🤖 AI Summary
Existing benchmarks lack comprehensive evaluation protocols for multimodal retrieval over long documents, particularly failing to systematically assess retrieval performance on layout-sensitive elements such as figures, tables, and mathematical formulas.
Method: We introduce MMDocIR—the first large-scale multimodal long-document retrieval benchmark—featuring layout-level (beyond page-level) retrieval tasks. It comprises 1.6k expert-annotated and 173k self-bootstrapped weakly labeled queries. Our methodology incorporates a layout-structure-aware annotation framework, VLM-driven text encoding, OCR-text contrastive analysis, and multimodal fusion retrieval.

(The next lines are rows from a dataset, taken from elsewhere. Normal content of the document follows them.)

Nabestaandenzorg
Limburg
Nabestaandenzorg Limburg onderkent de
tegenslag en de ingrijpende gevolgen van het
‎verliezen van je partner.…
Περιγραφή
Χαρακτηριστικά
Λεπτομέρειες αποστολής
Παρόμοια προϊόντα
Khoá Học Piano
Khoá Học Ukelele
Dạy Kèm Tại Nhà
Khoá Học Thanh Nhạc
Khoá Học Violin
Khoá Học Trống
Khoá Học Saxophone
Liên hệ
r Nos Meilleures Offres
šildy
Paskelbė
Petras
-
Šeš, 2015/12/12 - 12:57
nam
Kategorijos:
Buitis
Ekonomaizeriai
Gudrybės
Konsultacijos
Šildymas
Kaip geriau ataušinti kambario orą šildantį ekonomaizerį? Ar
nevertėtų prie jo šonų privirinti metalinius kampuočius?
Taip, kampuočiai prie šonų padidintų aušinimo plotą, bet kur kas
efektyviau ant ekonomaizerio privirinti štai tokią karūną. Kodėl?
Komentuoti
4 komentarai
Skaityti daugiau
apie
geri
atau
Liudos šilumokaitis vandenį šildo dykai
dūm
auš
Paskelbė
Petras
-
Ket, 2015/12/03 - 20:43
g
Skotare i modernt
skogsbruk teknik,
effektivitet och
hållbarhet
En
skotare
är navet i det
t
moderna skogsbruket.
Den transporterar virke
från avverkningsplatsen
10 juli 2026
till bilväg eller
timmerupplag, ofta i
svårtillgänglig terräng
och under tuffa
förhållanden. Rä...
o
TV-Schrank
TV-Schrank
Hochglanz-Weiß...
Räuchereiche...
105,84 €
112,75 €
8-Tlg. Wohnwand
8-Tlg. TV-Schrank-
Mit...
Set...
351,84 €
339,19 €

Results: Experiments demonstrate that visual modalities yield significant performance gains; VLM-based text encoders outperform OCR-only encoders; and training on MMDocIR substantially improves model generalization. This work establishes the first fine-grained evaluation standard for multimodal document retrieval, bridging a critical gap in the field.
📝 Abstract
Multi-modal document retrieval is designed to identify and retrieve various forms of multi-modal content, such as figures, tables, charts, and layout information from extensive documents. Despite its significance, there is a notable lack of a robust benchmark to effectively evaluate the performance of systems in multi-modal document retrieval. To address this gap, this work introduces a new benchmark, named as MMDocIR, encompassing two distinct tasks: page-level and layout-level retrieval. The former focuses on localizing the most relevant pages within a long document, while the latter targets the detection of specific layouts, offering a more fine-grained granularity than whole-page analysis. A layout can refer to a variety of elements such as textual paragraphs, equations, figures, tables, or charts. The MMDocIR benchmark comprises a rich dataset featuring expertly annotated labels for 1,685 questions and bootstrapped labels for 173,843 questions, making it a pivotal resource for advancing multi-modal document retrieval for both training and evaluation. Through rigorous experiments, we reveal that (i) visual retrievers significantly outperform their text counterparts, (ii) MMDocIR train set can effectively benefit the training process of multi-modal document retrieval and (iii) text retrievers leveraging on VLM-text perform much better than those using OCR-text. These findings underscores the potential advantages of integrating visual elements for multi-modal document retrieval.